Views were created for **RFM analysis**, using quantile scoring:

```sq
CREATE VIEW rfm_scored AS
SELECT
customer_unique_id,
recency,
frequency,
monetary,

-- scoring:
6 - NTILE(5) OVER (ORDER BY recency) AS r_score,
NTILE(5) OVER (ORDER BY frequency) AS f_score,
NTILE(5) OVER (ORDER BY monetary) AS m_score

FROM rfm_base
```

These views are designed to feed into future customer segmentation and marketing analysis.

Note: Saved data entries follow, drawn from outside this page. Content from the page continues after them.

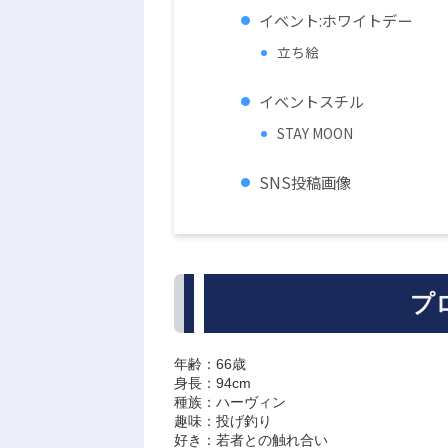
イベント:ホワイトデー
立ち絵
イベントスチル
STAY MOON
SNS投稿画像
プ
年齢：66歳
身長：94cm
種族：ハーヴィン
趣味：投げ釣り
好き：若者との触れ合い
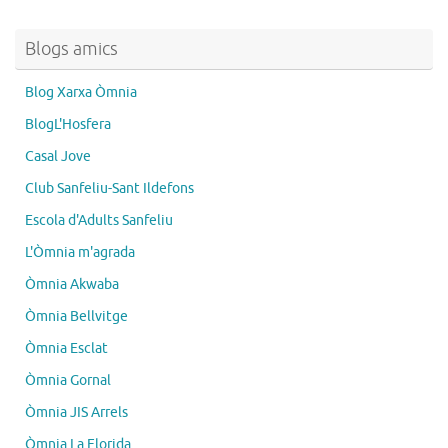
Blogs amics
Blog Xarxa Òmnia
BlogL'Hosfera
Casal Jove
Club Sanfeliu-Sant Ildefons
Escola d'Adults Sanfeliu
L'Òmnia m'agrada
Òmnia Akwaba
Òmnia Bellvitge
Òmnia Esclat
Òmnia Gornal
Òmnia JIS Arrels
Òmnia La Florida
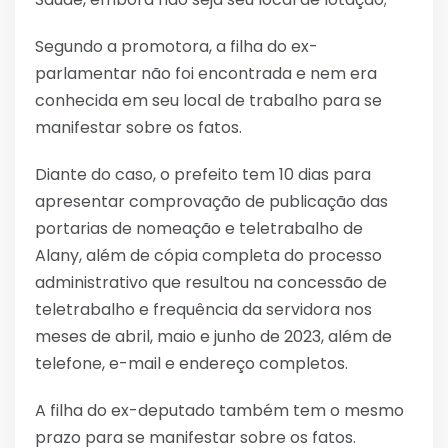
Segundo a promotora, a filha do ex-
parlamentar não foi encontrada e nem era
conhecida em seu local de trabalho para se
manifestar sobre os fatos.
Diante do caso, o prefeito tem 10 dias para
apresentar comprovação de publicação das
portarias de nomeação e teletrabalho de
Alany, além de cópia completa do processo
administrativo que resultou na concessão de
teletrabalho e frequência da servidora nos
meses de abril, maio e junho de 2023, além de
telefone, e-mail e endereço completos.
A filha do ex-deputado também tem o mesmo
prazo para se manifestar sobre os fatos.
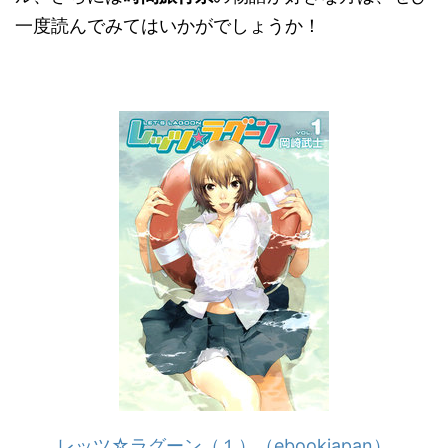
一度読んでみてはいかがでしょうか！
レッツ☆ラグーン（１）（ebookjapan）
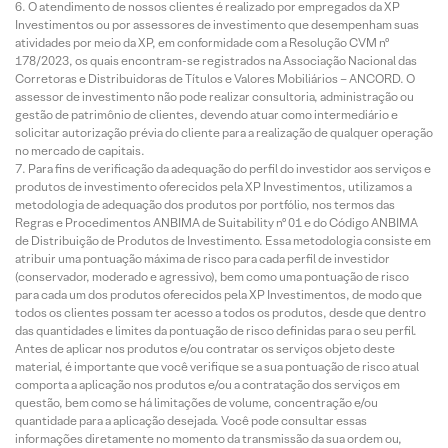
O atendimento de nossos clientes é realizado por empregados da XP
Investimentos ou por assessores de investimento que desempenham suas
atividades por meio da XP, em conformidade com a Resolução CVM nº
178/2023, os quais encontram-se registrados na Associação Nacional das
Corretoras e Distribuidoras de Títulos e Valores Mobiliários – ANCORD. O
assessor de investimento não pode realizar consultoria, administração ou
gestão de patrimônio de clientes, devendo atuar como intermediário e
solicitar autorização prévia do cliente para a realização de qualquer operação
no mercado de capitais.
Para fins de verificação da adequação do perfil do investidor aos serviços e
produtos de investimento oferecidos pela XP Investimentos, utilizamos a
metodologia de adequação dos produtos por portfólio, nos termos das
Regras e Procedimentos ANBIMA de Suitability nº 01 e do Código ANBIMA
de Distribuição de Produtos de Investimento. Essa metodologia consiste em
atribuir uma pontuação máxima de risco para cada perfil de investidor
(conservador, moderado e agressivo), bem como uma pontuação de risco
para cada um dos produtos oferecidos pela XP Investimentos, de modo que
todos os clientes possam ter acesso a todos os produtos, desde que dentro
das quantidades e limites da pontuação de risco definidas para o seu perfil.
Antes de aplicar nos produtos e/ou contratar os serviços objeto deste
material, é importante que você verifique se a sua pontuação de risco atual
comporta a aplicação nos produtos e/ou a contratação dos serviços em
questão, bem como se há limitações de volume, concentração e/ou
quantidade para a aplicação desejada. Você pode consultar essas
informações diretamente no momento da transmissão da sua ordem ou,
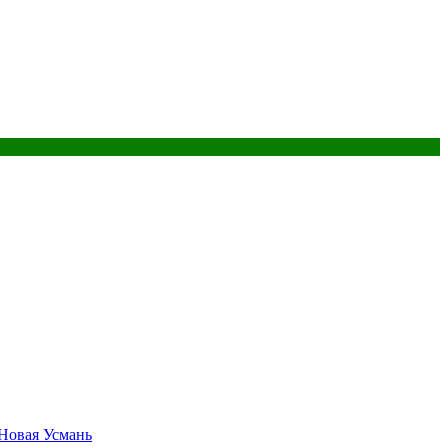
 Новая Усмань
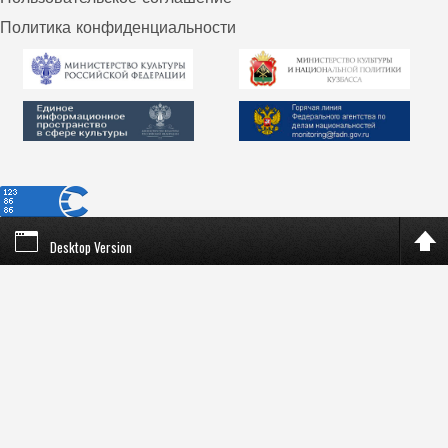
Политика конфиденциальности
Desktop Version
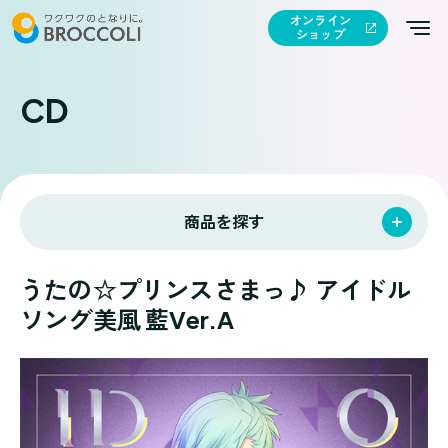
オンライン
ショップ
CD
商品を探す
うたの☆プリンスさまっ♪ アイドル
ソング美風 藍Ver.A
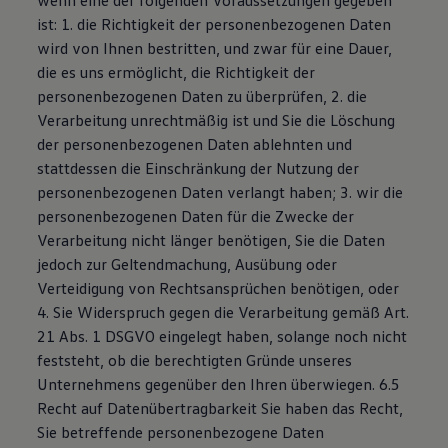
wenn eine der folgenden Voraussetzungen gegeben
ist: 1. die Richtigkeit der personenbezogenen Daten
wird von Ihnen bestritten, und zwar für eine Dauer,
die es uns ermöglicht, die Richtigkeit der
personenbezogenen Daten zu überprüfen, 2. die
Verarbeitung unrechtmäßig ist und Sie die Löschung
der personenbezogenen Daten ablehnten und
stattdessen die Einschränkung der Nutzung der
personenbezogenen Daten verlangt haben; 3. wir die
personenbezogenen Daten für die Zwecke der
Verarbeitung nicht länger benötigen, Sie die Daten
jedoch zur Geltendmachung, Ausübung oder
Verteidigung von Rechtsansprüchen benötigen, oder
4. Sie Widerspruch gegen die Verarbeitung gemäß Art.
21 Abs. 1 DSGVO eingelegt haben, solange noch nicht
feststeht, ob die berechtigten Gründe unseres
Unternehmens gegenüber den Ihren überwiegen. 6.5
Recht auf Datenübertragbarkeit Sie haben das Recht,
Sie betreffende personenbezogene Daten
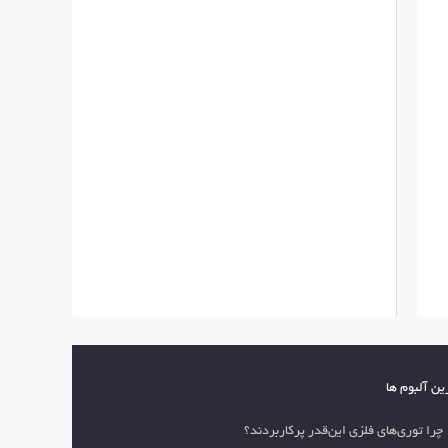
ین آلبوم ها
چرا توری‌های فلزی این‌قدر پرکاربردند؟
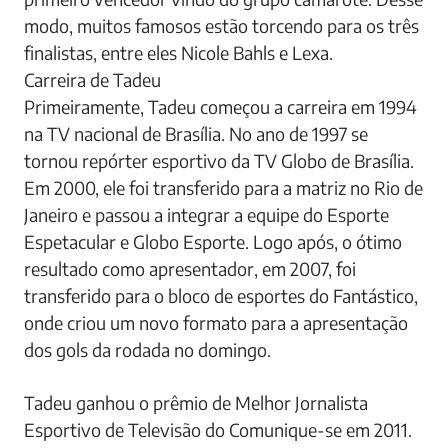
modo, muitos famosos estão torcendo para os três
finalistas, entre eles Nicole Bahls e Lexa.
Carreira de Tadeu
Primeiramente, Tadeu começou a carreira em 1994
na TV nacional de Brasília. No ano de 1997 se
tornou repórter esportivo da TV Globo de Brasília.
Em 2000, ele foi transferido para a matriz no Rio de
Janeiro e passou a integrar a equipe do Esporte
Espetacular e Globo Esporte. Logo após, o ótimo
resultado como apresentador, em 2007, foi
transferido para o bloco de esportes do Fantástico,
onde criou um novo formato para a apresentação
dos gols da rodada no domingo.
Tadeu ganhou o prêmio de Melhor Jornalista
Esportivo de Televisão do Comunique-se em 2011.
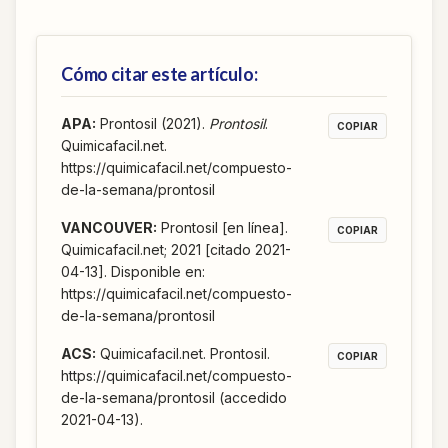
Cómo citar este artículo:
APA
:
Prontosil (2021).
Prontosil
.
COPIAR
Quimicafacil.net.
https://quimicafacil.net/compuesto-
de-la-semana/prontosil
VANCOUVER
:
Prontosil [en línea].
COPIAR
Quimicafacil.net; 2021 [citado 2021-
04-13]. Disponible en:
https://quimicafacil.net/compuesto-
de-la-semana/prontosil
ACS
:
Quimicafacil.net. Prontosil.
COPIAR
https://quimicafacil.net/compuesto-
de-la-semana/prontosil (accedido
2021-04-13).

## Governance & Access Control

A production-grade data pipeline isn’t just about transformation and delivery — it also requires thoughtful governance. In this project, access control is designed to reflect real-world data security practices, leveraging **Access Control (IAM)** in Azure and **Microsoft Entra ID** for identity management.

- **Bronze layer** access is restricted to ingestion users only.

- **Silver and Gold layers** are accessible to BI and analytics teams.
- Data stored in **Parquet format**, combined with **Synapse views**, lays the foundation for implementing **row-level security** in future stages.

This access model follows the principle of **least privilege**, ensuring that users and services only have access to the data they actually need.